2. TTB. I think TTB is awesome but I'm so far down the road with Boomer's suspension that starting over again at this point isn't in the cards. I really like the way the van rides 90% of the time. The last 10% of the time I'm having problems with dampening as well as spring rate. Once those final issues are fixed I'll be where I need to be.

3. Interesting viewpoint on the coilovers. My typical usage is around 2500 miles per year, half of which being higher speed dirt. I do about 50 miles of actual "trail" a year, an none of it involves lifting a tire ;) With that sort of usage in mind, would coilovers present all that much more maintenance headache than if I were to have equally rebuildable/tunable emulsion smooth body shocks? I have no intention of going with an off the shelf damper solution, as the valving required in my rig due to both weight and center of gravity exceed (by a large margin) what a typical heavy duty shock can accommodate. I obliterate Rancho 9000 units (2" piston, 7/8" shaft) in 20 minutes of higher speed dirt travel. Bilstein shocks in the 7000 and 9000 series look like a possibility, but their quality from unit to unit seems pretty variable these days. With your background and experience, I'm curious what brands / models you run in your rig.

Thanks again. Good stuff.

SG
 

RIDGE

Adventurer
As far as your 2500 miles per year thing...I think Boomer should come out west for a winter. You could leave him at my place and we could explore Utah, Death Valley, and Baja (3 different trips). We could avoid lifting tires! I'd love to go on a couple of your trips as well.

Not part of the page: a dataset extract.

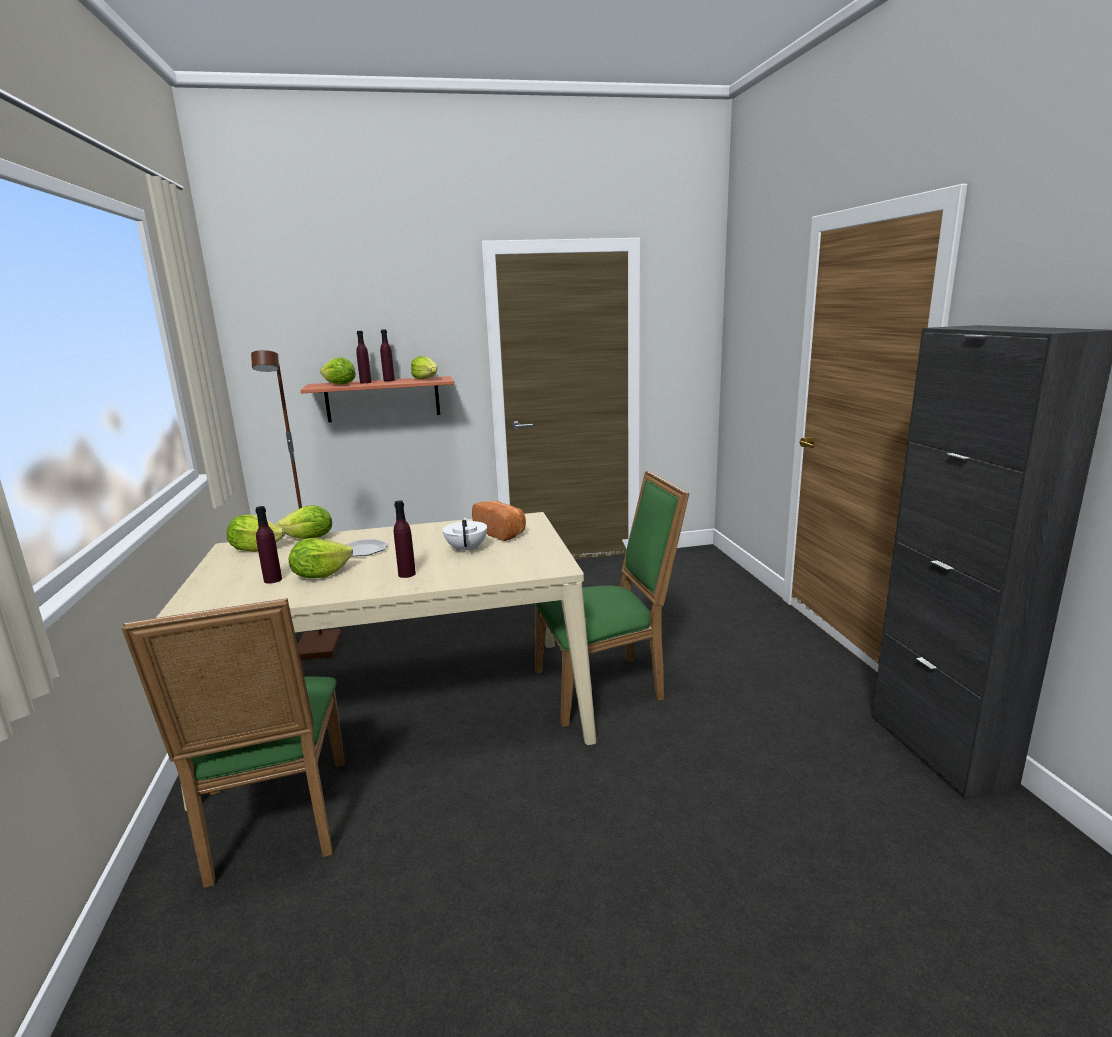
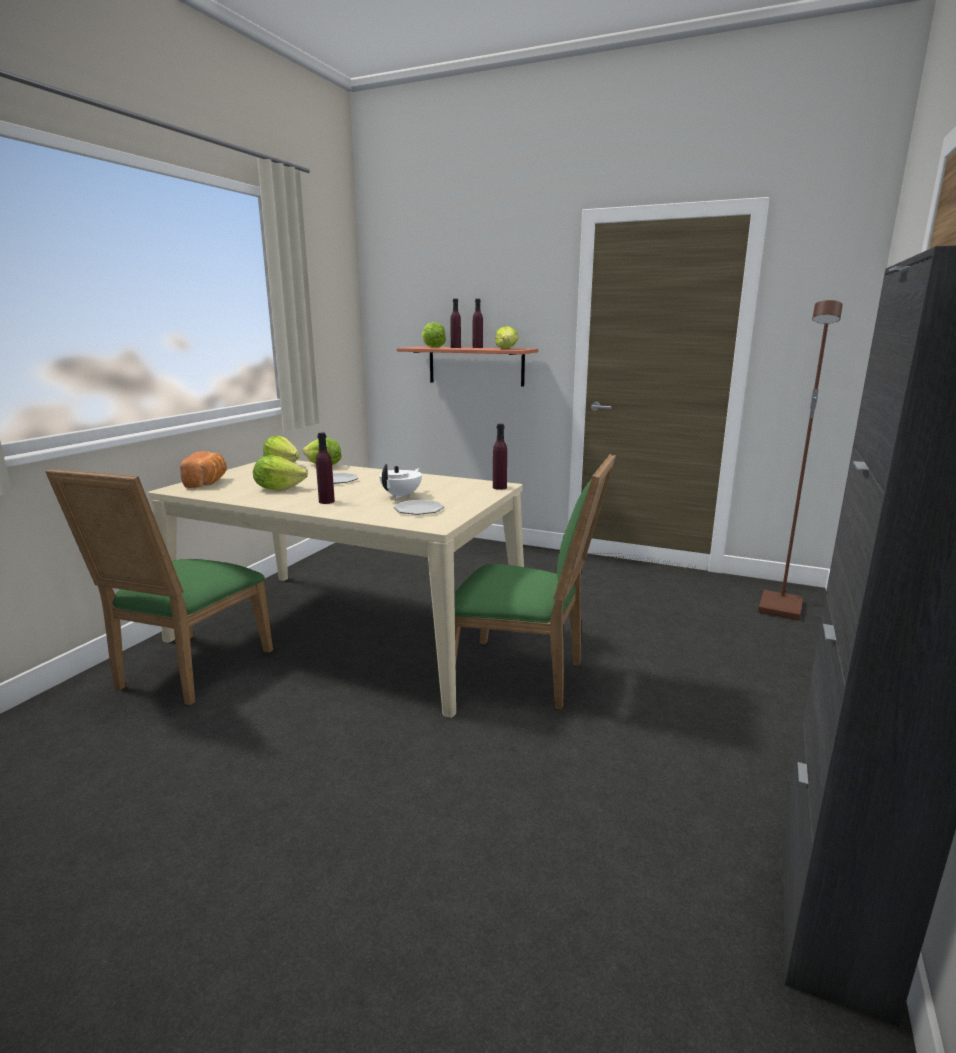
camera: 35 degrees right, 0 degrees up
brown floor lamp [251,350,341,660] -> brown floor lamp moved to [758,300,843,620]
purple bottle [255,506,282,584] -> purple bottle moved to [493,424,507,490]
bread [472,501,526,541] -> bread moved to [180,451,227,488]
none -> plate [394,500,444,515]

It's unfortunate about the gearing you need but at least your Dana 60 is a full floater, so you can still get home with a broken shaft.

I don't have experience in driving a camper van off road yet, so I can't really relate. My green van is much lighter and I don't notice much fade, even after bombing down a dirt road for 60 miles (at 55mph). I'm always aired down quite a bit: 15psi on all the faster roads, 9psi on the trails. My 35" tires soak up a lot when aired down. Anyhoo, I'm using the Fox shocks that Agile Off-Road valved and haven't touched them in 10,000 miles (2,500 of dirt). I'm a Fox fan (they've sponsored me in motocross for years).

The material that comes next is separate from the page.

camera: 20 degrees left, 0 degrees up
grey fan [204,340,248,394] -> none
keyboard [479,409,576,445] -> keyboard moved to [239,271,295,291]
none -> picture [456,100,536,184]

I wish you could do the TTB Dana 50 conversion...it's so reliable and easy to maintain, but I get where you're coming from. I've owned 6 four wheel drive vans and the TTB is 10 times better than any conversion I've driven. I will be interested to compare our Falcons once we meet up for a trip!

Coil-overs will put a lot of stress on their mounting locations. The force isn't spread out like factory coil buckets. If you break a mount, you will most likely mess up an expensive shock and you'll need a welder to get back home. You're smart though, so I'm sure you will address that situation.

Judging by this thread I don't see shock maintenance being any problem for you! I wish I had your work ethic! It might be a pain in the butt to get the valving right at first. If I were you, I'd give Ramsey a call. He personally valves coil-overs and he owns a van similar to yours. I bet he can get you in the ballpark with the valving over the phone. He's very, very knowledgeable.